TASK INSTRUCTIONS. Below is a listing with pictures in it; transcribe exactly the lines from the one that has "[117,1195,205,1210] necessary ->" through the one that has "[85,283,114,297] For ->", and omit those pictures.
# # # #
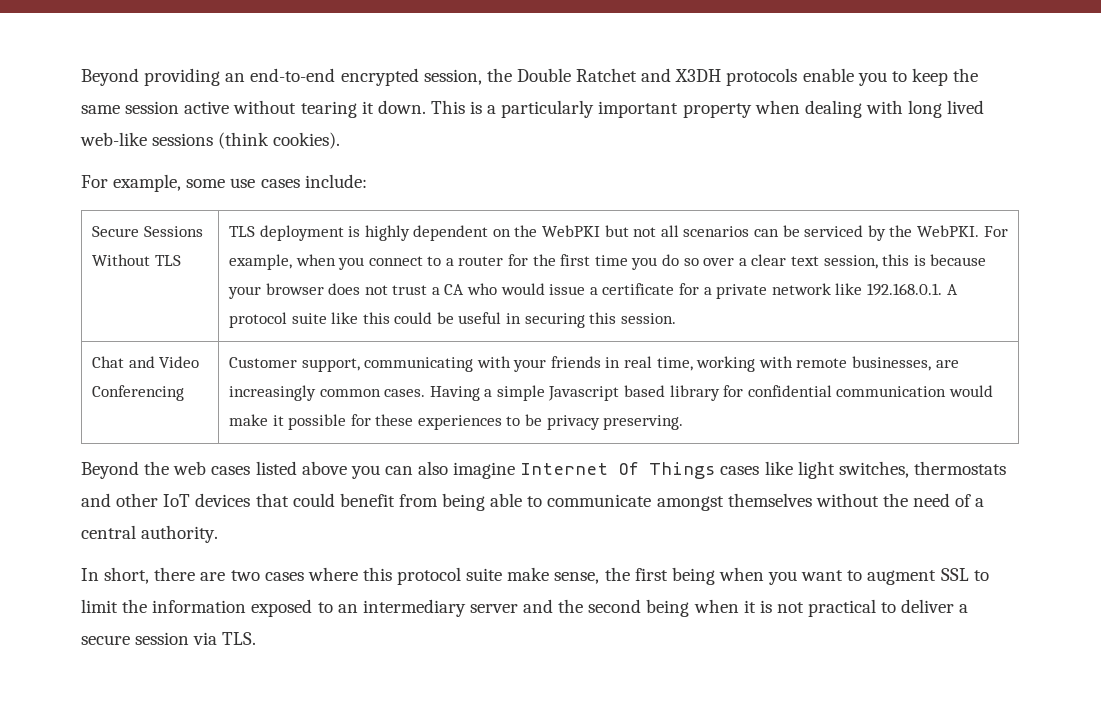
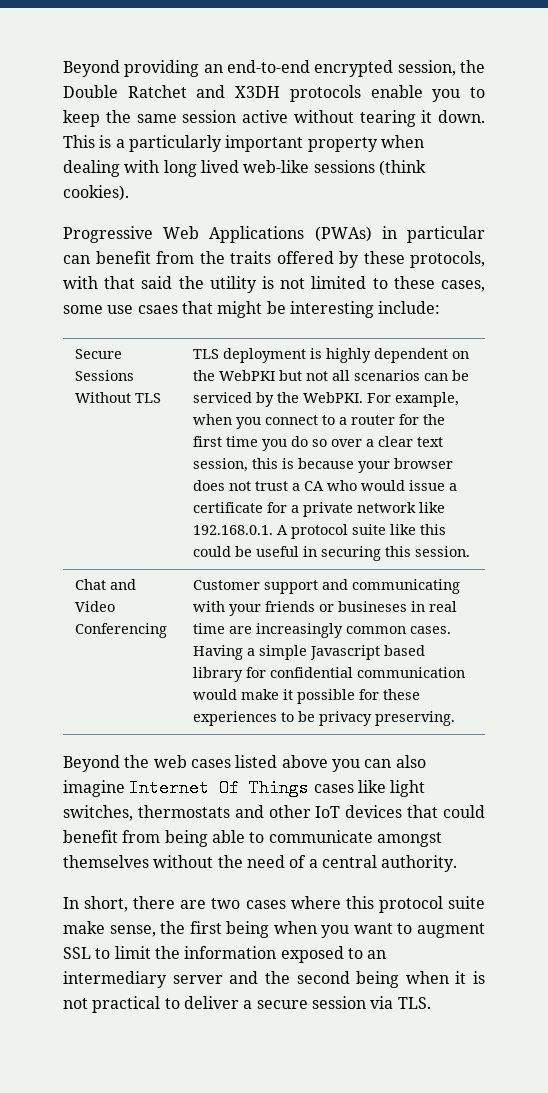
[81,174,300,192] For example, some use cases -> [63,226,485,243] [63,251,485,268] [63,276,485,293] [63,301,374,318] Progressive Web Applications (PWAs) in particular can benefit from the traits offered by these protocols, with that said the utility is not limited to these cases, some use csaes that might be interesting
[301,358,360,372] support, -> [264,579,349,594] support and
[605,356,932,372] in real time, working with remote businesses, -> [319,601,458,612] [193,623,226,634] or busineses in real time

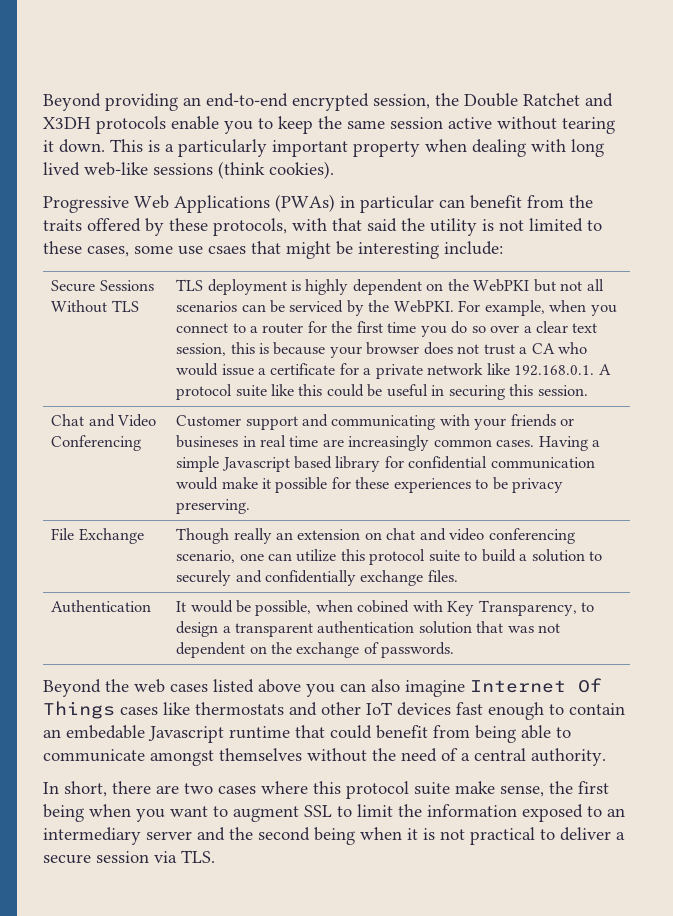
(456, 718) none -> [51,528,144,544] [176,528,575,544] [176,549,603,565] [176,570,458,586] [51,600,152,613] [176,600,595,616] [176,621,561,637] [176,642,455,658] // File Exchange | Though really an extension on chat and video conferencing scenario, one can utilize this protocol suite to build a solution to securely and confidentially exchange files. // Authentication | It would be possible, when cobined with Key Transparency, to design a transparent authentication solution that was not dependent on the exchange of passwords.
[390,780,426,797] [63,805,133,821] light switches, -> (190, 708) none
(403, 811) none -> [456,702,625,720] [43,725,290,743] fast enough to contain an embedable Javascript runtime

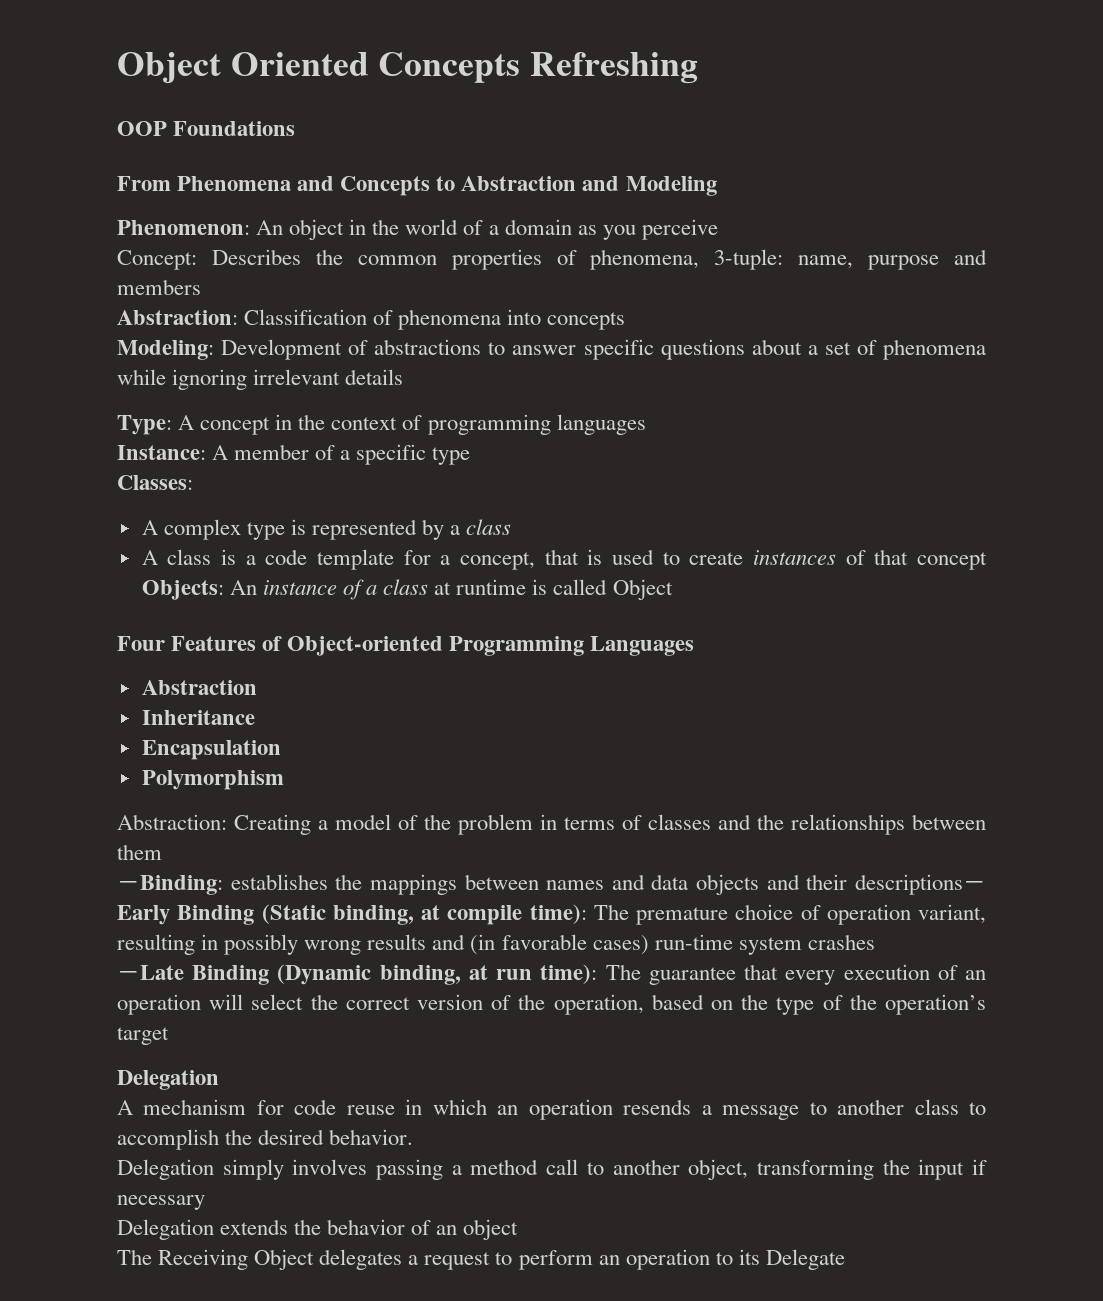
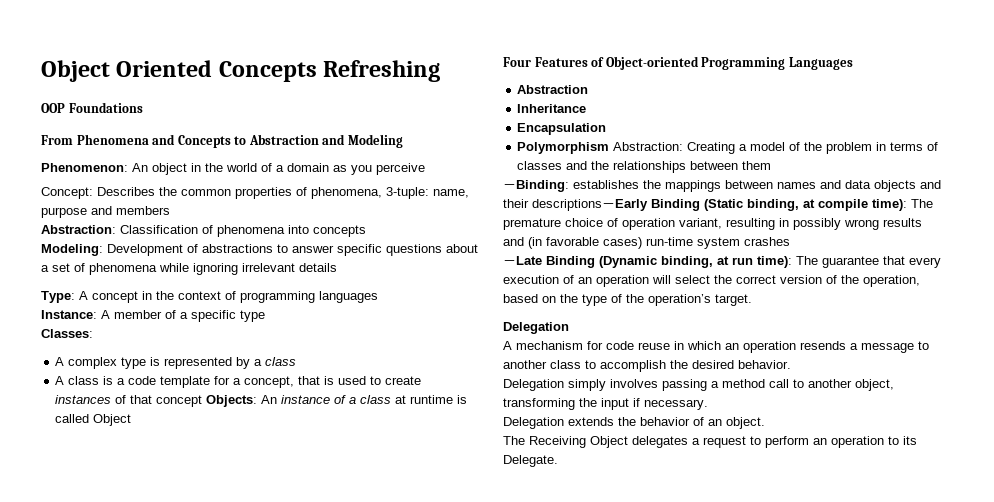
(284, 780) // -> (610, 148) none
[117,1027,169,1045] target -> [715,294,752,306] target.
[117,1195,205,1210] necessary -> [644,399,708,410] necessary.
[463,1219,519,1240] object -> [726,417,765,429] object.
[765,1249,845,1270] Delegate -> [503,455,558,467] Delegate.

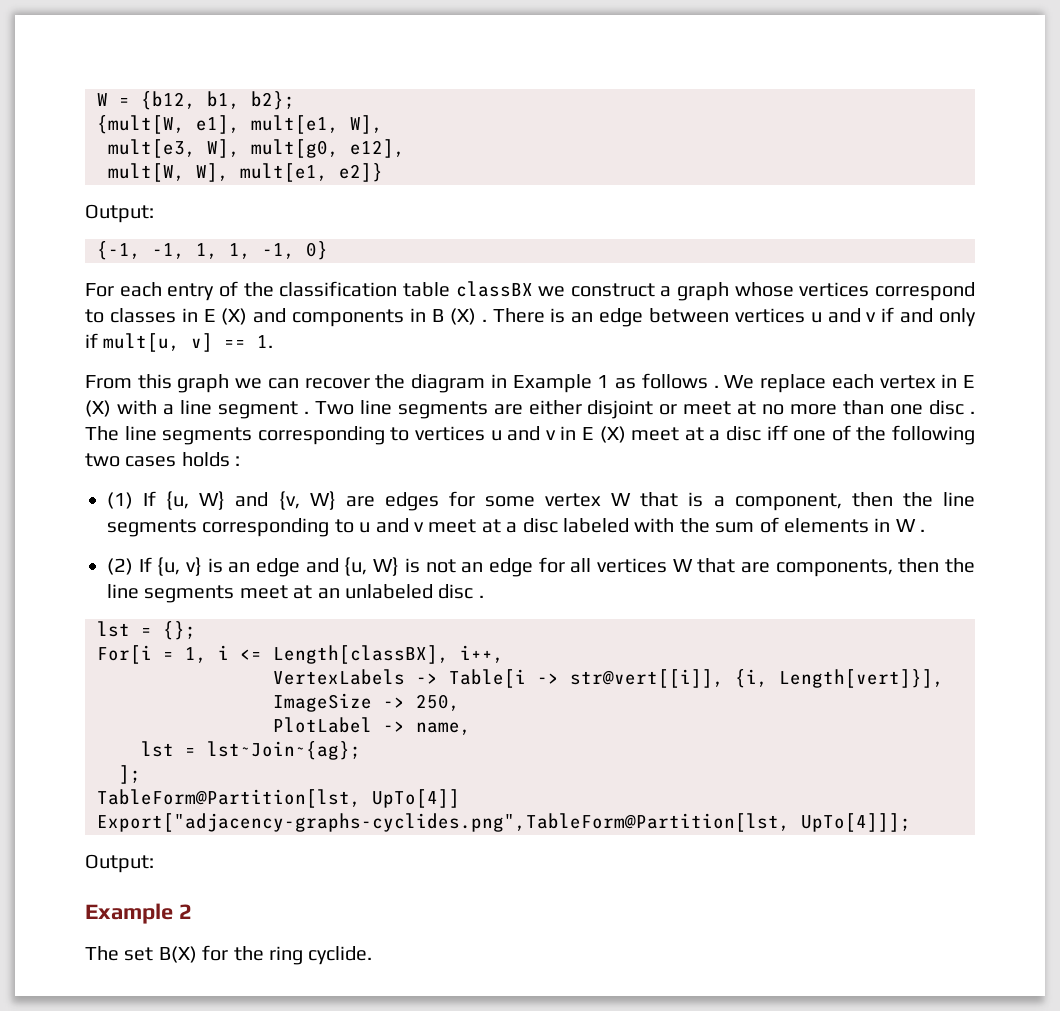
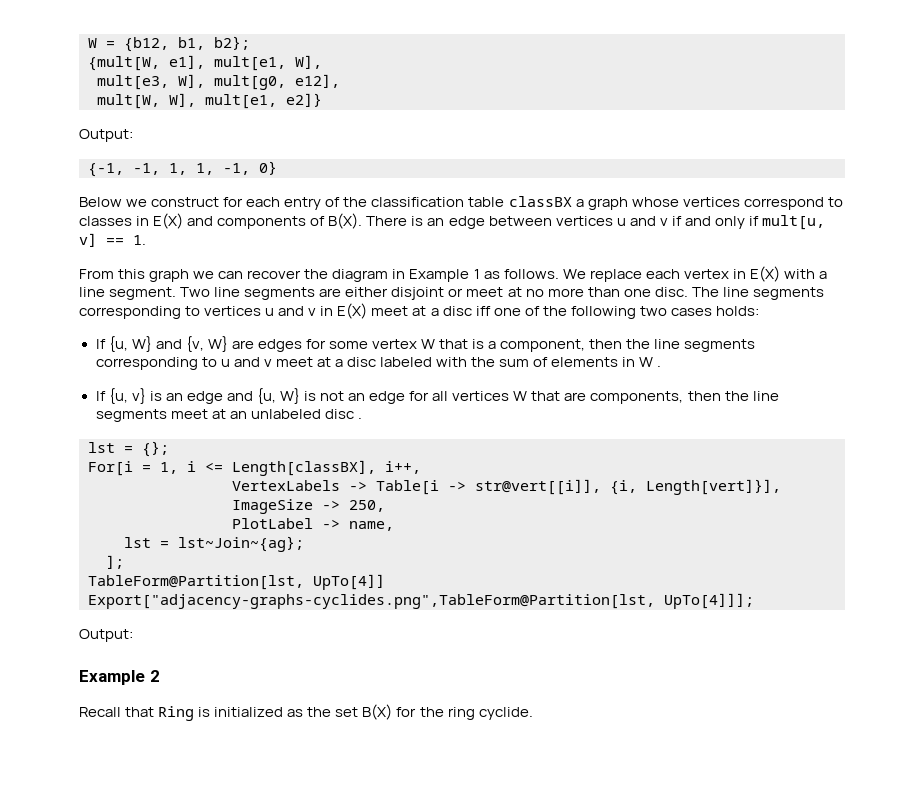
[85,283,114,297] For -> [79,197,244,207] Below we construct for
[538,283,655,297] we construct -> (572, 201) none
[203,308,487,327] E (X) and components in B (X) . -> [153,213,363,229] E(X) and components of B(X).
[641,373,719,389] follows . -> [503,269,559,279] follows.
[962,375,975,388] [85,400,111,417] E (X) -> [749,266,780,282] E(X)
[217,401,309,419] segment . -> [109,287,177,300] segment.
[929,400,976,415] disc . -> [654,287,688,297] disc.
[582,426,626,443] E (X) -> [337,303,368,319] E(X)
[181,452,241,467] [107,492,133,509] holds : // (1) -> [715,306,759,316] holds: //
[107,558,133,575] (2) -> (662, 366) none
[85,946,119,961] The -> [79,706,332,721] Recall that Ring is initialized as the

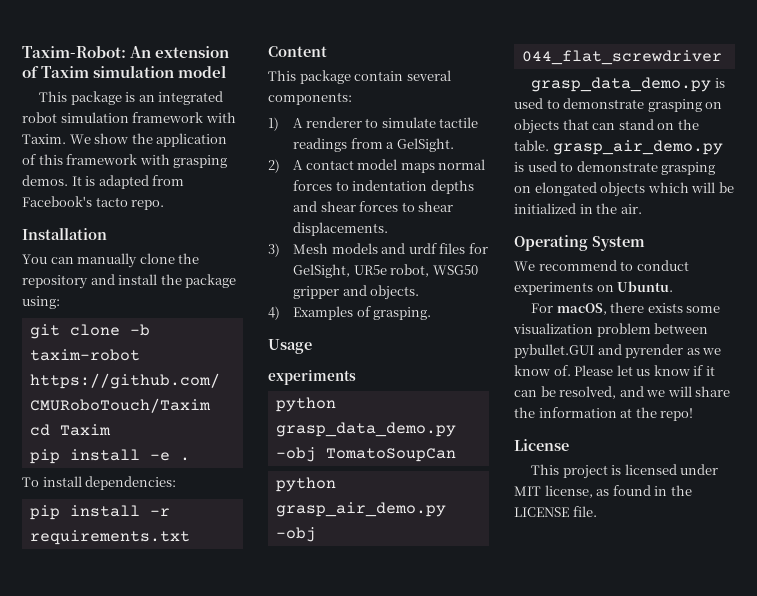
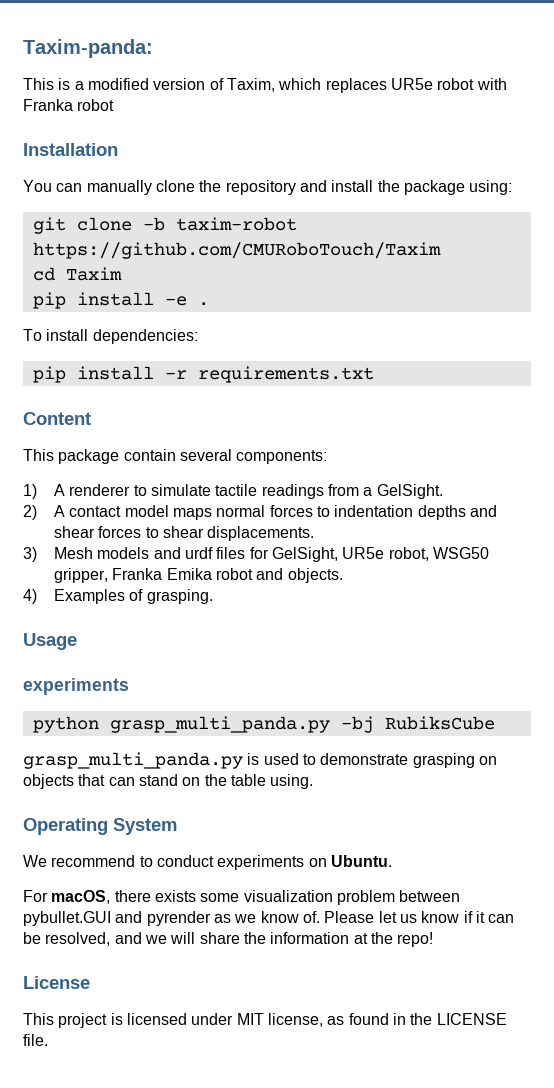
[22,46,230,58] [22,65,227,78] [39,91,224,105] [22,112,236,123] [22,133,228,147] [22,154,228,168] [22,175,185,189] [22,196,165,210] Taxim-Robot: An extension of Taxim simulation model // This package is an integrated robot simulation framework with Taxim. We show the application of this framework with grasping demos. It is adapted from Facebook's tacto repo. -> [23,39,153,58] [23,78,507,93] [23,99,115,111] Taxim-panda: // This is a modified version of Taxim, which replaces UR5e robot with Franka robot
[293,286,340,299] gripper -> [54,568,254,583] gripper, Franka Emika robot
[275,422,456,437] [275,447,456,462] [275,477,336,492] [275,502,446,517] [275,527,316,542] [521,50,722,65] [531,77,712,92] grasp_data_demo.py -obj TomatoSoupCan // python grasp_air_demo.py -obj 044_flat_screwdriver // grasp_data_demo.py -> [109,716,495,733] [23,752,243,769] grasp_multi_panda.py -bj RubiksCube // grasp_multi_panda.py
[514,140,723,155] [514,161,716,175] [514,182,734,197] [514,203,642,214] table. grasp_air_demo.py is used to demonstrate grasping on elongated objects which will be initialized in the air. -> [230,774,314,789] table using.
# # # #
YOUR RESPONSE.
[117,1195,205,1210] necessary -> [644,399,708,410] necessary.
[463,1219,519,1240] object -> [726,417,765,429] object.
[765,1249,845,1270] Delegate -> [503,455,558,467] Delegate.

[85,283,114,297] For -> [79,197,244,207] Below we construct for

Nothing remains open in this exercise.